Problem statement
With pictures excluded, copy word for word the lines in the data below from the line containing "Figure 3. ( a" through the line containing "Table 1. Search strategy of papers in".

Saved data entries:

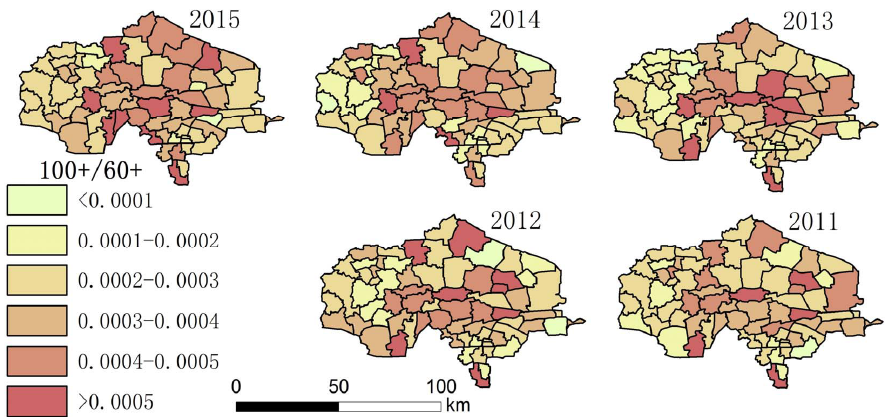
Figure 6. The proportion the aging population of each town made up of people over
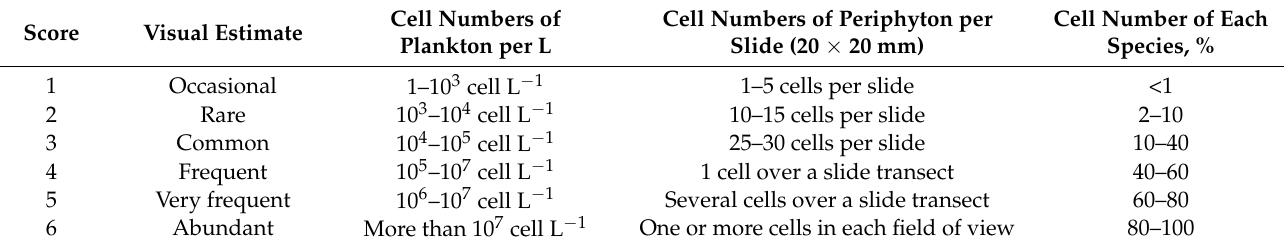
Table 2. Species frequencies scale according to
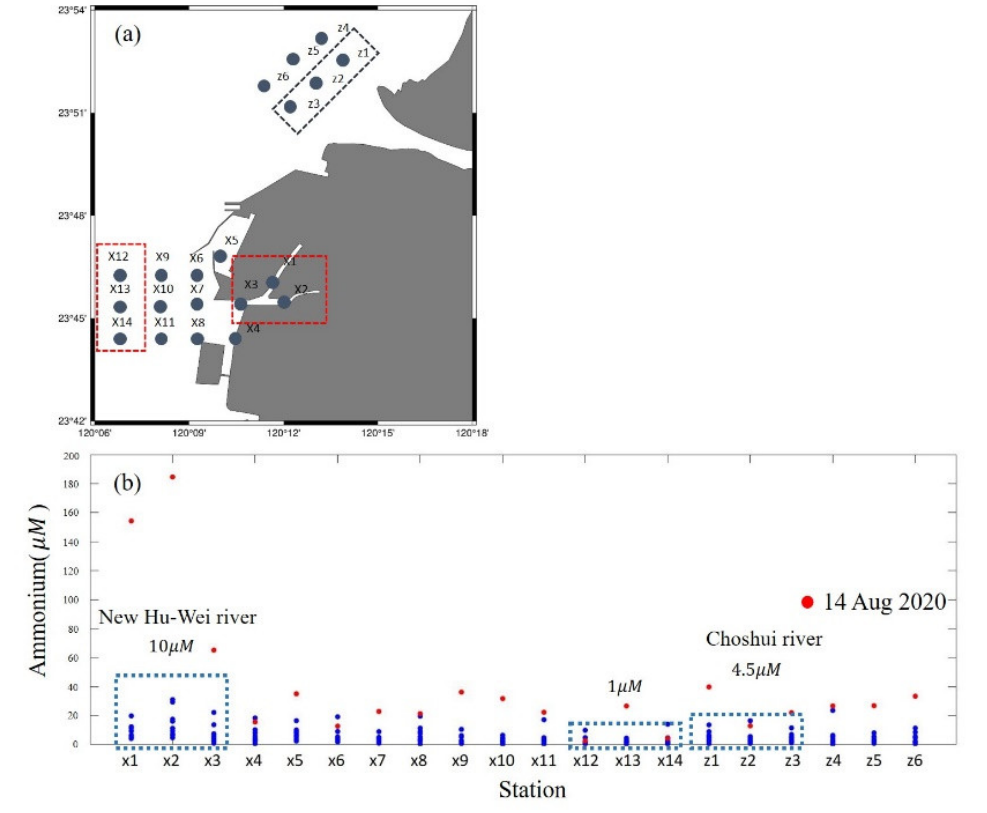
Figure 3. ( a ) Water quality was sampled at 14 stations (x1–x14) and 6 stations (z1–z6) around and offshore from the river’s estuary. ( b ) Blue and red dots indicate the ammonium concentration revealed by water quality sampling stations for the general case and for a special case on 14 August 2020, respectively. Blue dashed frames cover three stations and denote the average ammonium concentration of three stations.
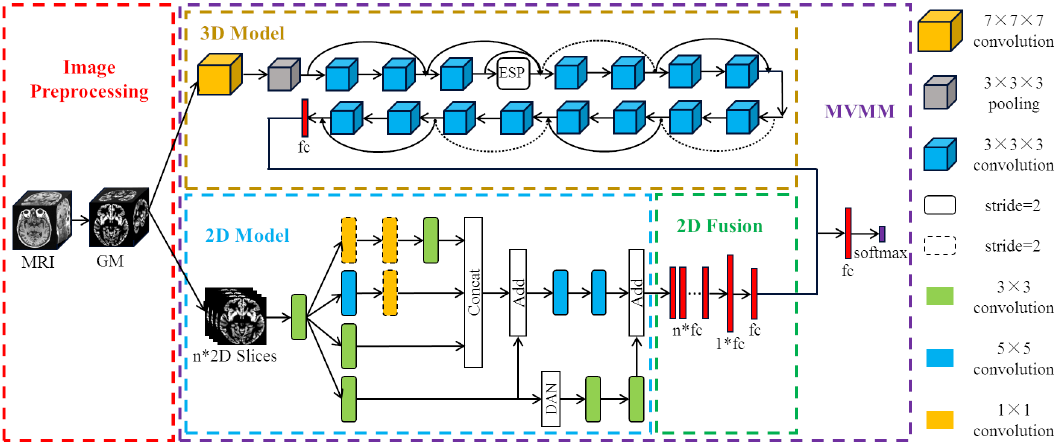
Figure 1. Multi-view based multi-model learning framework.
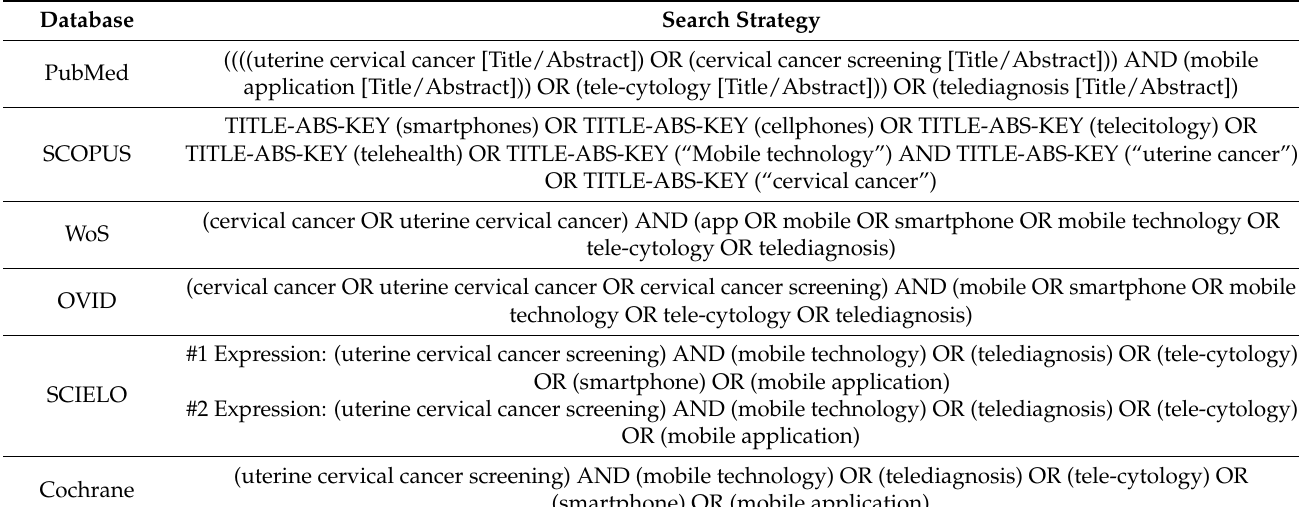
Table 1. Search strategy of papers in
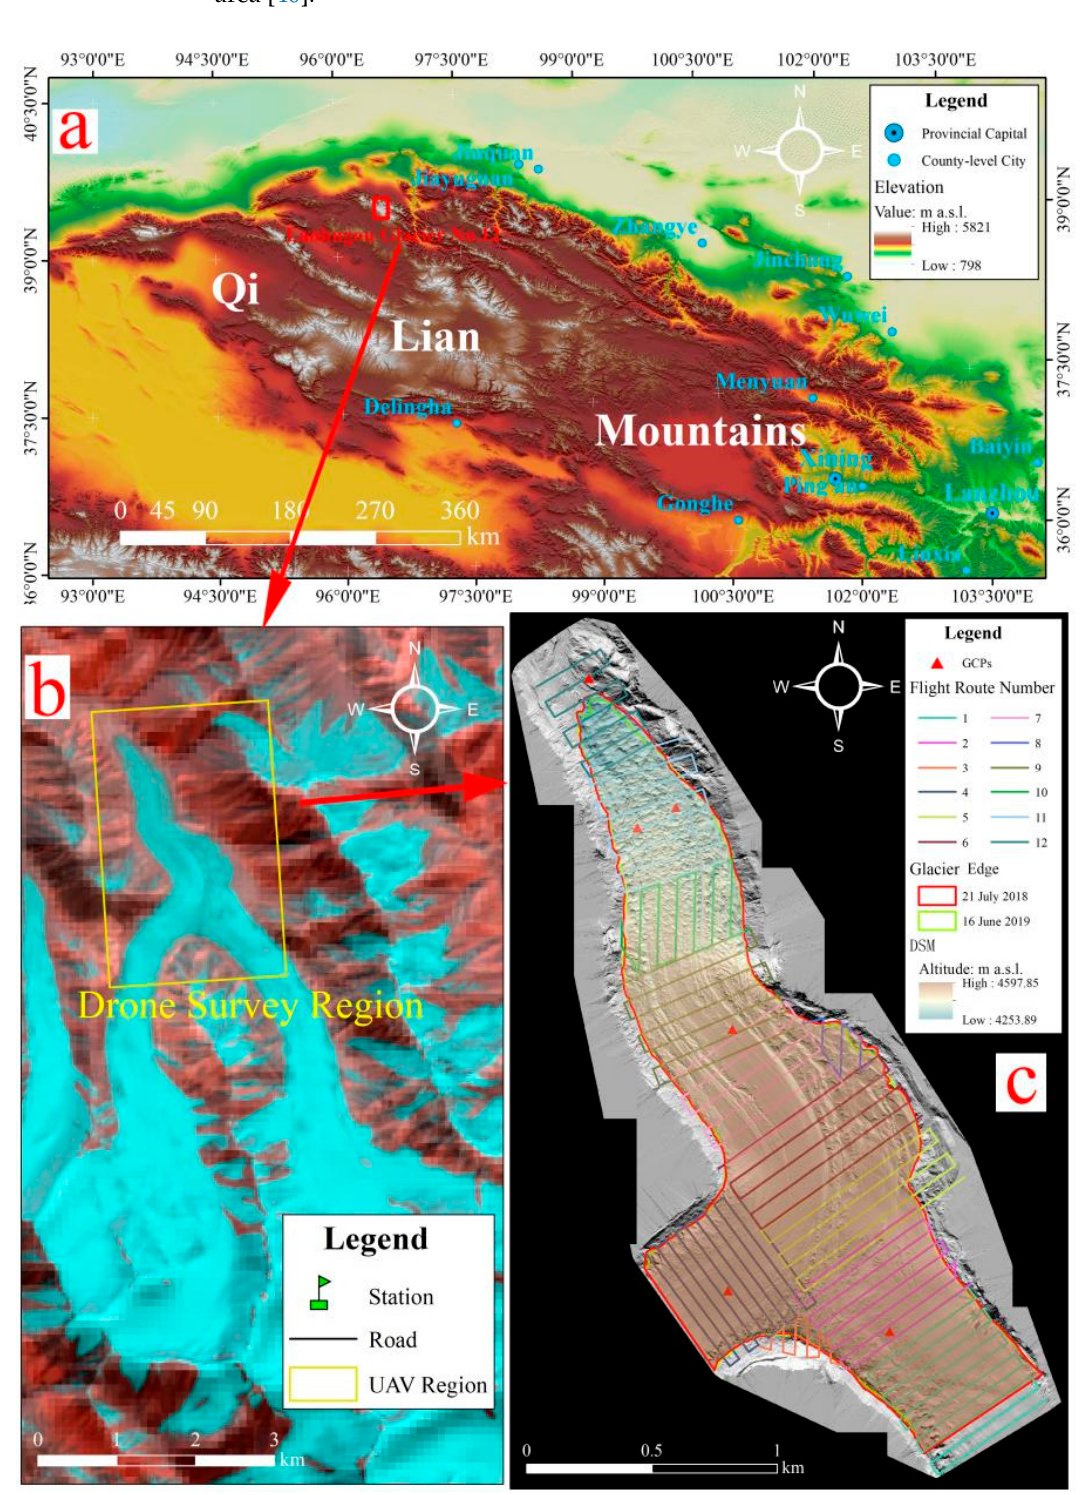
Figure 1. Study area. ( a ) Location of LHG12; ( b ) Drone survey region; ( c ) Drone-based image-capture routes and distribution of GCPs.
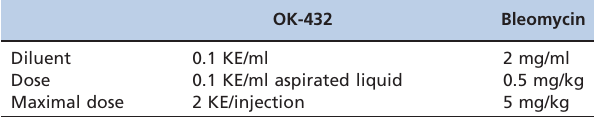
Table 2 - Doses of sclerosing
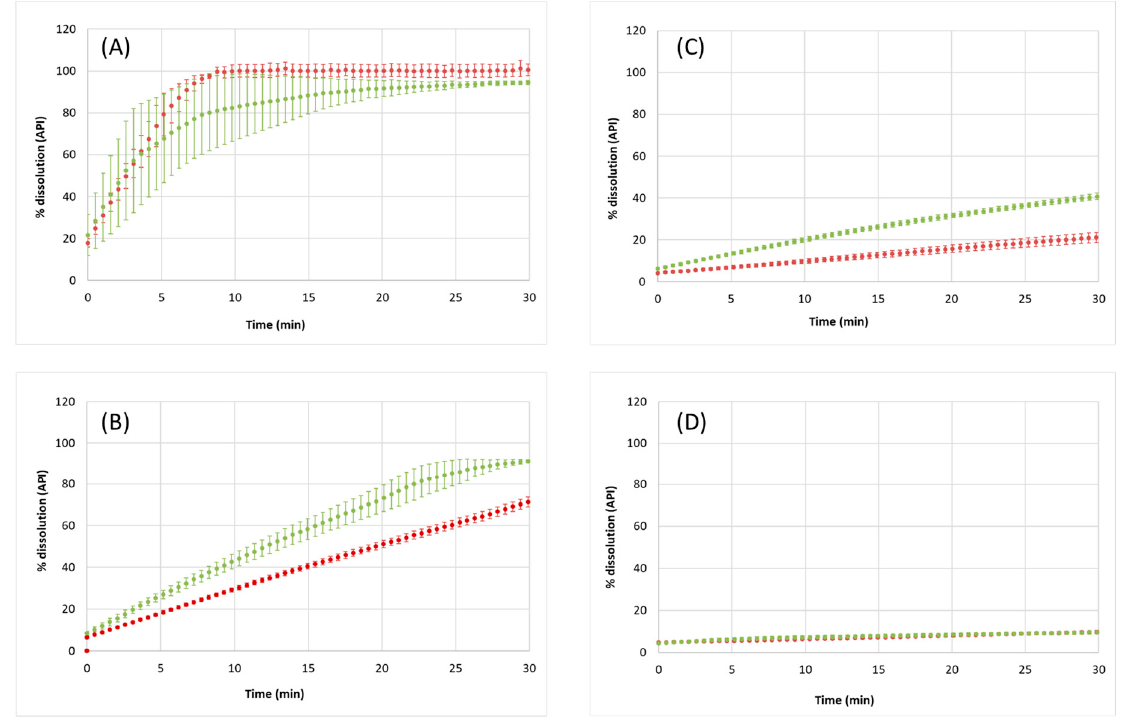
Figure 5. Dissolution profiles of Norfloxacin (•) and Norfloxacin–resorcinol cocrystal (•) at different pH values: pH 2.0 ( A ); pH 4.0 ( B ); pH 5.5 ( C ), and pH 7.4 ( D ). Table 1. Percentage of dissolution and dissolution rate ( μ g min − 1 ) of Norfloxacin and Norfloxacin– resorcinol cocrystal at different GIT pH values. Standard deviations are given in brackets.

Result for this exercise
Figure 3. ( a ) Water quality was sampled at 14 stations (x1–x14) and 6 stations (z1–z6) around and offshore from the river’s estuary. ( b ) Blue and red dots indicate the ammonium concentration revealed by water quality sampling stations for the general case and for a special case on 14 August 2020, respectively. Blue dashed frames cover three stations and denote the average ammonium concentration of three stations.
Figure 1. Multi-view based multi-model learning framework.
Table 1. Search strategy of papers in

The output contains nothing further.